SpaceX Dragon CRS-34 docks with ISS - SpaceX's uncrewed Dragon cargo ship on the CRS-34 mission has arrived at the International Space Station with about 6,500 pounds of supplies and experiments, reinforcing the station's role as an orbiting laboratory for biology, materials science, and space weather research. Keywords: SpaceX Dragon, CRS-34, International Space Station, cargo resupply, microgravity experiments.





Episode Transcript

Roman telescope hunts invisible neutron stars
Our first story stays in our own Milky Way, but focuses on some of the most elusive objects it contains.
Neutron stars are the ultra-dense corpses left behind when massive stars explode, but most of them are practically invisible: they don’t beam radio waves toward us like pulsars, and they don’t actively feed on a companion star, so there’s almost no light to give them away.
A new study out this weekend looks ahead to NASA’s Nancy Grace Roman Space Telescope and concludes that Roman could change that picture by detecting dozens of these otherwise hidden neutron stars through their gravity alone.
The key idea is gravitational microlensing, where a massive compact object drifts in front of a background star and briefly bends and magnifies its light.

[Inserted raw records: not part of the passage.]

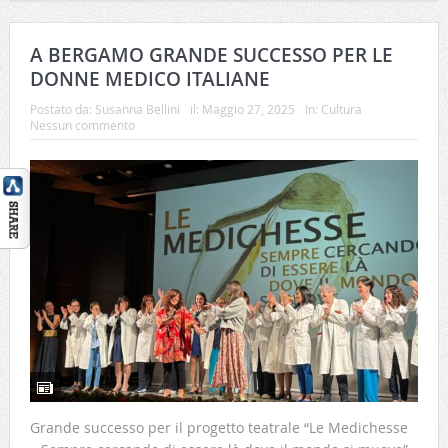
A BERGAMO GRANDE SUCCESSO PER LE
DONNE MEDICO ITALIANE
Postato da:
Susanna Bellini
il:
Maggio 27, 2025
In:
Cultura
Nessun commento
Grande successo per il progetto teatrale “Le Medichesse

Astronomers already use photometric microlensing, essentially watching for a temporary brightening of a star, to discover planets, black holes, and other dark objects.
What Roman brings to the table is a combination of extremely precise brightness measurements and extremely precise position measurements for millions of stars toward the crowded center of the Milky Way.
The simulations behind this new work suggest that, as a heavy lens passes in front of a background star, Roman will not only see the star brighten but also watch its apparent position shift ever so slightly on the sky.
Because neutron stars are much more massive than things like rogue planets or brown dwarfs, they produce a larger positional wobble, and that allows their mass to be measured rather than just inferred.

This matters for a couple of reasons.
First, astronomers know from theory and from supernova rates that the galaxy should be littered with hundreds of millions of neutron stars, but only a small fraction have been detected as pulsars or X-ray sources.